I just read a post at Ferule & Fescue about mid-career restlessness: the desire to be able to move, post-tenure, even if one doesn't particularly want to move. Flavia makes a good point here--she argues that moving between jobs is a visible sign of success at a point in one's career when there are few big landmarks remaining (you got a tenure-track job, you published a book [maybe], you got tenure...now what?). I do think that that's a part of it.
But there's also this: Given the job market and the paucity of jobs, and the near dearth of Associate-level jobs, once you have tenure, it can feel like this, right here, is the rest of your life.
I'll admit that I've been struggling with that. I drive past the Field Township Cemetery and I wonder, "Will I be buried there?" It seems horrible and strange--I am not from here; this isn't where my people are--but, after another (here's hoping!) fifty years of living, my people will be here.

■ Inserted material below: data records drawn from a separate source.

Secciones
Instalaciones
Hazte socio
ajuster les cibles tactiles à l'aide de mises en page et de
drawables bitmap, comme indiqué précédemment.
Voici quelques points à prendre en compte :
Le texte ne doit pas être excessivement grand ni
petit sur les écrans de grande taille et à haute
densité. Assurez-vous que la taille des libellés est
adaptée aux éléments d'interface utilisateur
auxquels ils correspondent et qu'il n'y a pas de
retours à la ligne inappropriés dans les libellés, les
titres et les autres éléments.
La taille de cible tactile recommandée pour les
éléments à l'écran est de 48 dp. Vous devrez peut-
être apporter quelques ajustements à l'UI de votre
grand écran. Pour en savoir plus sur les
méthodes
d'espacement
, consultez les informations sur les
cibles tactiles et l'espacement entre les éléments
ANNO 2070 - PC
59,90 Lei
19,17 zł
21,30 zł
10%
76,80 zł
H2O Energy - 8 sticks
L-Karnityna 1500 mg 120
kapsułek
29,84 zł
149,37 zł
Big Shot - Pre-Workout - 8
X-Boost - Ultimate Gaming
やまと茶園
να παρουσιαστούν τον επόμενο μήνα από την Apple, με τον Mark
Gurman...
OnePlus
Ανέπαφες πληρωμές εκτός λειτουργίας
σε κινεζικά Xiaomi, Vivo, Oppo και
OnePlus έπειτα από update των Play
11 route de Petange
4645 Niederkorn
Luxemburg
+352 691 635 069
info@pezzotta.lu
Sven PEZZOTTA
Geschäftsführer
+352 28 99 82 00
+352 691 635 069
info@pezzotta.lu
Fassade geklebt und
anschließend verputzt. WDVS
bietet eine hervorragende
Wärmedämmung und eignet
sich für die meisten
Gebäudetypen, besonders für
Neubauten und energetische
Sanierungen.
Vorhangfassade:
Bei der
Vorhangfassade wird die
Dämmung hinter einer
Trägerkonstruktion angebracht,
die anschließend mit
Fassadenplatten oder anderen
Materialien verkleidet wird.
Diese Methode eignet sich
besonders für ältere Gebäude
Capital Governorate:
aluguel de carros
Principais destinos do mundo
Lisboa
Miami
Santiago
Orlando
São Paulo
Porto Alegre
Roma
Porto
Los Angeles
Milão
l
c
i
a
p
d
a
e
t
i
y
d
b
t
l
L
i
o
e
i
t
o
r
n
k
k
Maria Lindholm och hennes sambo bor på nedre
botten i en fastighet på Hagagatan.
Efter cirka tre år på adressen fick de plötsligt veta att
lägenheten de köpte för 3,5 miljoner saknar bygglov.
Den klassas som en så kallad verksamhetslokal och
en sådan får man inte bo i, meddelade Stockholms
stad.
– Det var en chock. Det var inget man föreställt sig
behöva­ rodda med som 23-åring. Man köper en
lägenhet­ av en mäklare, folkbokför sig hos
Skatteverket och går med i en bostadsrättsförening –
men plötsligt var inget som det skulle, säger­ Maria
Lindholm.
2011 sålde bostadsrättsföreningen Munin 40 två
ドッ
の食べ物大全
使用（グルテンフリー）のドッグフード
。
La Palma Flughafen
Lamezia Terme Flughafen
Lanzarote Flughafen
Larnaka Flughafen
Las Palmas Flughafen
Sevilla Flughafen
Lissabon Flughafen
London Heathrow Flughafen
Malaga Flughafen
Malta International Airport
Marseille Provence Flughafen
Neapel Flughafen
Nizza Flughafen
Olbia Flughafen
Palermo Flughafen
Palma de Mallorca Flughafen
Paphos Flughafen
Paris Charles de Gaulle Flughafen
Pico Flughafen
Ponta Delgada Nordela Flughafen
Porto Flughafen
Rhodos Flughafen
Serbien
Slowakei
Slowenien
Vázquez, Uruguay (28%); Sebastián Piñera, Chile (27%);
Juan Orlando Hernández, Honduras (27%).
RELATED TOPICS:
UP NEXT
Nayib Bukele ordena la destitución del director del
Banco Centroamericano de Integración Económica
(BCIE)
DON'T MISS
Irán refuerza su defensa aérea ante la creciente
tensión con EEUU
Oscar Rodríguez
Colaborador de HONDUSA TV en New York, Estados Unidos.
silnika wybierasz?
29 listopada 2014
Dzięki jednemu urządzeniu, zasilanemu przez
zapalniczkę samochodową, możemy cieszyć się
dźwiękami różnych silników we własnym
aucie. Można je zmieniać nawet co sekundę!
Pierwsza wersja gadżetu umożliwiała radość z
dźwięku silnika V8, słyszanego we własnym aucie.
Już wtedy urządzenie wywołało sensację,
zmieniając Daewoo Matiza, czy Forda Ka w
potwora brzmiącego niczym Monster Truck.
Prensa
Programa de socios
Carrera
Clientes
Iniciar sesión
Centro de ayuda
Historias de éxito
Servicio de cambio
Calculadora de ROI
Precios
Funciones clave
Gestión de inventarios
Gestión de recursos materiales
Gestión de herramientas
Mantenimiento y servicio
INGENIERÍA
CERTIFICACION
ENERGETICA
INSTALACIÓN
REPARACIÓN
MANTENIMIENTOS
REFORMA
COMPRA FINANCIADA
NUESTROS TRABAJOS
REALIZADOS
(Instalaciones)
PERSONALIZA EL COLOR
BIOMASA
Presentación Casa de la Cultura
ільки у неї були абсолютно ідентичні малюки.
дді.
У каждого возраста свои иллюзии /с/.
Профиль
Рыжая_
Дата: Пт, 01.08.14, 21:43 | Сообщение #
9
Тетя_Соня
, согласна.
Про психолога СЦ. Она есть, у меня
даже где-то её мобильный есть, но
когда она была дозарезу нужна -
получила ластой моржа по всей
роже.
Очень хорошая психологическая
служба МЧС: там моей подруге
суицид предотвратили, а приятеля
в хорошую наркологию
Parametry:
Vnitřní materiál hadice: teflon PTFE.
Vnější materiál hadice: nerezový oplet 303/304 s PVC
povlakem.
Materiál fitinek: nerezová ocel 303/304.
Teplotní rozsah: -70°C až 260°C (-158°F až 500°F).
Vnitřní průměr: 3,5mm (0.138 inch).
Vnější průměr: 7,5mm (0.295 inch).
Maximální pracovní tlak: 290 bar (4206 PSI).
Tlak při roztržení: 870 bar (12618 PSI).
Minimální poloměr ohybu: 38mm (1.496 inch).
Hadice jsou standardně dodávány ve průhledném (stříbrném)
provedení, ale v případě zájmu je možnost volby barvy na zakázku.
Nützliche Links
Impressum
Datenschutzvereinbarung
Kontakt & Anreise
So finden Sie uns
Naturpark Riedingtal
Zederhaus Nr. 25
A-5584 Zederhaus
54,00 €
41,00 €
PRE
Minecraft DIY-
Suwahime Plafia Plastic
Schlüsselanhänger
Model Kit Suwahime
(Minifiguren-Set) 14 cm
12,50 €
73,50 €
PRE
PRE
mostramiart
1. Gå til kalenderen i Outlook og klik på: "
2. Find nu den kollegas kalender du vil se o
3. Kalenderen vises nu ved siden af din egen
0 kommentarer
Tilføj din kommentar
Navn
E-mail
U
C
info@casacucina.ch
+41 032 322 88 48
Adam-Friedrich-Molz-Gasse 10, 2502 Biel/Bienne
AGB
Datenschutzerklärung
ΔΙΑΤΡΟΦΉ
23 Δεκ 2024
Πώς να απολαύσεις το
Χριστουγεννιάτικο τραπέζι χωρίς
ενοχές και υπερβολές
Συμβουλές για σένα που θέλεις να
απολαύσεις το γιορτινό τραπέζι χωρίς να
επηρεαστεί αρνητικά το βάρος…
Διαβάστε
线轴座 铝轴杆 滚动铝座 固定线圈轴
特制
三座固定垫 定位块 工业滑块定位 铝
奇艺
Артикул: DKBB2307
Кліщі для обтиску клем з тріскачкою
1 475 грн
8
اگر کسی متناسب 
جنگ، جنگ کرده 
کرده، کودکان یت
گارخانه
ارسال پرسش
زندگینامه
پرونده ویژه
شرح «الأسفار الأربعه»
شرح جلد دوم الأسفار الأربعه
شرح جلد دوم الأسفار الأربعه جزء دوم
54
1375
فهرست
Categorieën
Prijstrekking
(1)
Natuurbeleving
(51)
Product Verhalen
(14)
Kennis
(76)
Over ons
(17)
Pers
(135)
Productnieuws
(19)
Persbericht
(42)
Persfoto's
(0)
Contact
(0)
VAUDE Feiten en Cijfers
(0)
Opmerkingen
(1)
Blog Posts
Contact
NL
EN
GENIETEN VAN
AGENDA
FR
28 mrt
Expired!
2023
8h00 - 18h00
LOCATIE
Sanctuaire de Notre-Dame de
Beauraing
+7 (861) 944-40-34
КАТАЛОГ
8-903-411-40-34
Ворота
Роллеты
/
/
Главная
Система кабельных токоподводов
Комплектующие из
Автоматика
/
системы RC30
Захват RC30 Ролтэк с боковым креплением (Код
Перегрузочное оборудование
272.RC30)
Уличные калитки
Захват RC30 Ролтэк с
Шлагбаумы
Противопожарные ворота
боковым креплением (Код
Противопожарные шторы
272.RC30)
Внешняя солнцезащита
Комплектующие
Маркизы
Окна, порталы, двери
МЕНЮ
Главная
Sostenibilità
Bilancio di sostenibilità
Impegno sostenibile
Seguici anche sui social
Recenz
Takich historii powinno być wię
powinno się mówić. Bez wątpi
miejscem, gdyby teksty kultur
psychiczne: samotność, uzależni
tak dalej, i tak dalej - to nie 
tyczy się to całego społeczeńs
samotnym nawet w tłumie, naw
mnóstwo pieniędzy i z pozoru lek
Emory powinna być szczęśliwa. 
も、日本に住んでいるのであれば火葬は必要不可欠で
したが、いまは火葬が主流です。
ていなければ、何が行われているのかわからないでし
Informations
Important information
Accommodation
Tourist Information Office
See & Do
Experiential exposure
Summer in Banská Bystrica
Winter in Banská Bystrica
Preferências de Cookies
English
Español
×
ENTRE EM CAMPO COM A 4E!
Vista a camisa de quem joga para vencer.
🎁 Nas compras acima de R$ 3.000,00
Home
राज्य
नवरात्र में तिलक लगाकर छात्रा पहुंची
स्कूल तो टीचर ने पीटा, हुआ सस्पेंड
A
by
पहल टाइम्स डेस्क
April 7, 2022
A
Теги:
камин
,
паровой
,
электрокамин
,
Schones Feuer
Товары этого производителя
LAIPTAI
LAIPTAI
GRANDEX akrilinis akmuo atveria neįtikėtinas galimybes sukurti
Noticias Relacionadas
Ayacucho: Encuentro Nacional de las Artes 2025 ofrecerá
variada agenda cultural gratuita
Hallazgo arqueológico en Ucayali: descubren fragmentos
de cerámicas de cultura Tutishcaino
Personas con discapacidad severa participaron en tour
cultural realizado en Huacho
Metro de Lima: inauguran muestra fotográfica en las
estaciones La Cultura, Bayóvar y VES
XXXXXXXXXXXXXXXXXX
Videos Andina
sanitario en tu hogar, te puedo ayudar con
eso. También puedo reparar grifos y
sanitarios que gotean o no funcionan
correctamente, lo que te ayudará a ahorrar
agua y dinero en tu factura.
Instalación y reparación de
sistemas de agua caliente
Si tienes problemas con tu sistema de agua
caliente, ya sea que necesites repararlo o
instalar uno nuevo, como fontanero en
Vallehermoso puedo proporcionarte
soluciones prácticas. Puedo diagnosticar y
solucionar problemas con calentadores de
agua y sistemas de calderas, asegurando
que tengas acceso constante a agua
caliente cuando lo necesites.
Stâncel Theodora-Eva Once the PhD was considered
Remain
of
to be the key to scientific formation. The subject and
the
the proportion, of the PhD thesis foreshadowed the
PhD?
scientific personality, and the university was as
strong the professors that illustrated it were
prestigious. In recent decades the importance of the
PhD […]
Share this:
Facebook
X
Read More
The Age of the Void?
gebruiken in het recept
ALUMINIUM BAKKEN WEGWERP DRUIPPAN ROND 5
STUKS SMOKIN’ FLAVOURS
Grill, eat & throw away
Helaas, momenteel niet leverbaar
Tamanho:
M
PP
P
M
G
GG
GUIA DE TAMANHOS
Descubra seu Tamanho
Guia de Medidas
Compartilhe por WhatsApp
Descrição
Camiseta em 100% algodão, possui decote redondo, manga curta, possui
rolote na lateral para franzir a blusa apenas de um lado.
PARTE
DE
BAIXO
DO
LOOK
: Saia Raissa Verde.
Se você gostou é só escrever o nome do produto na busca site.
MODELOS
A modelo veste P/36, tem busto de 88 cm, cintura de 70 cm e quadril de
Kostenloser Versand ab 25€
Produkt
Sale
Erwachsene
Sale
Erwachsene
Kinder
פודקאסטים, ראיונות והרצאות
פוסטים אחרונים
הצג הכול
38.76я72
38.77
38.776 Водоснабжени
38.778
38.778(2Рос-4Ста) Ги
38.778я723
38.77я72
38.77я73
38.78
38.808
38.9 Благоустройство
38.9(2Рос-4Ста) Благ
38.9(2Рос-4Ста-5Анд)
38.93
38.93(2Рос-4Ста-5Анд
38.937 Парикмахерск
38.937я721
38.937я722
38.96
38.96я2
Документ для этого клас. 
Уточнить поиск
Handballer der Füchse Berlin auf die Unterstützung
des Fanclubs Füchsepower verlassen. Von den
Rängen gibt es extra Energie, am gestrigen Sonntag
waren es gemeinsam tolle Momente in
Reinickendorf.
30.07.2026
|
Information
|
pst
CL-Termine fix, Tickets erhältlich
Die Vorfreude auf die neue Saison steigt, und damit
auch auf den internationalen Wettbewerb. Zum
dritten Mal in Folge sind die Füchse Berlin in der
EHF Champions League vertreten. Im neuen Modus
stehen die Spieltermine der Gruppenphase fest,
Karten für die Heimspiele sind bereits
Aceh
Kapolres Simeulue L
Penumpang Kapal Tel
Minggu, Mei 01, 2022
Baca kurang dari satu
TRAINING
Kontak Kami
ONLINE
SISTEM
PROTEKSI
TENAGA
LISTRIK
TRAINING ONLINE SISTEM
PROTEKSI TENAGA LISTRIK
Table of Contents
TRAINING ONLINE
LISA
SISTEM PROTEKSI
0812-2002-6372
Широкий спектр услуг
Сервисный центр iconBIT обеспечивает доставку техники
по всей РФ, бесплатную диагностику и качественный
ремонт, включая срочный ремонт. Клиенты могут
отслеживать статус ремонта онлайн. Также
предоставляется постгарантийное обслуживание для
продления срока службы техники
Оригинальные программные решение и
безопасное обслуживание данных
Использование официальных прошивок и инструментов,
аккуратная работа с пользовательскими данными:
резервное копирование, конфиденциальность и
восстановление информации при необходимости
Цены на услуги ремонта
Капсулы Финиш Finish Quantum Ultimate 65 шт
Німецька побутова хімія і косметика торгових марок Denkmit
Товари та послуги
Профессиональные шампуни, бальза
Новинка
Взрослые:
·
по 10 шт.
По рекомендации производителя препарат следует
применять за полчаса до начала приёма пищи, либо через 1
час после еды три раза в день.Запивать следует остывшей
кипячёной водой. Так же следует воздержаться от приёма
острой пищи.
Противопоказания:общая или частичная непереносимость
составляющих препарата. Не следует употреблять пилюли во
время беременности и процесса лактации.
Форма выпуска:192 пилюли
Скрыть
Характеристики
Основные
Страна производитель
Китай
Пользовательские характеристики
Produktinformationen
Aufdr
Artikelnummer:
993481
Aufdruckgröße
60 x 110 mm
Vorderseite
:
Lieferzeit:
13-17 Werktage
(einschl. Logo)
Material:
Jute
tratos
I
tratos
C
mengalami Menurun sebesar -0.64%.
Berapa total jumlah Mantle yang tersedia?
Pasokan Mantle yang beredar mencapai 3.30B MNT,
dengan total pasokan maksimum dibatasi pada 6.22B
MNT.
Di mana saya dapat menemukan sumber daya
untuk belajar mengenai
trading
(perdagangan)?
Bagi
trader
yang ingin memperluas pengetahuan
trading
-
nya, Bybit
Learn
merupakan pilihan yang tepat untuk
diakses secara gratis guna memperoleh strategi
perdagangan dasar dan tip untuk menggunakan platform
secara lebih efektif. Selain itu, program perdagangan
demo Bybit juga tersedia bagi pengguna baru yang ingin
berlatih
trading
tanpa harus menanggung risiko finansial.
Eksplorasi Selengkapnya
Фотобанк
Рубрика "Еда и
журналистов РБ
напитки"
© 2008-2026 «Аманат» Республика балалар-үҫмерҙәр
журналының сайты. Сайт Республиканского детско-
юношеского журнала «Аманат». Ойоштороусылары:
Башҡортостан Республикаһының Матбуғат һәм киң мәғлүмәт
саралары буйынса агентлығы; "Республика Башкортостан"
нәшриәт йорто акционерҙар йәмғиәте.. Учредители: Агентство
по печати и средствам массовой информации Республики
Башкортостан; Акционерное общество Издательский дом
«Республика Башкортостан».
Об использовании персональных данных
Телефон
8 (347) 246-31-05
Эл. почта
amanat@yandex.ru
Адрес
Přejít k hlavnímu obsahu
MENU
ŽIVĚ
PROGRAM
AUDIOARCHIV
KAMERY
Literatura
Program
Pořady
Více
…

Where else will they be? My son will have grown up here. My entire career will have been spent here. Maybe we'll move at retirement--in 27-or-so years--but...um...that's not very satisfying.
I like where I live, I like it well enough, but it's not where I want to spend the rest of my life. There.
And I don't like living 1000 miles from my family, and slightly more than that from many of my dearest friends. And I really don't like the idea of that remaining the case until my family and friends are dispersed and/or dead. I.e., forever.
This wasn't meant to be a macabre post. There's just something so final about tenure. Of course, we could both change careers, look into other fields, etc. Clearly, I'm not (yet) so troubled by my prospects--or my future burial site--that I'm motivated to pursue these options; I like my career, and I really like the wide-open spaciousness of summer. So I'm not at that point. Besides, maybe a new job will open up? Maybe I'll get really, really lucky?
--Or maybe that's precisely the kind of thinking that will lead to my one day, despite my dearest wishes and intentions, looking into grave plots half a mile south of my house.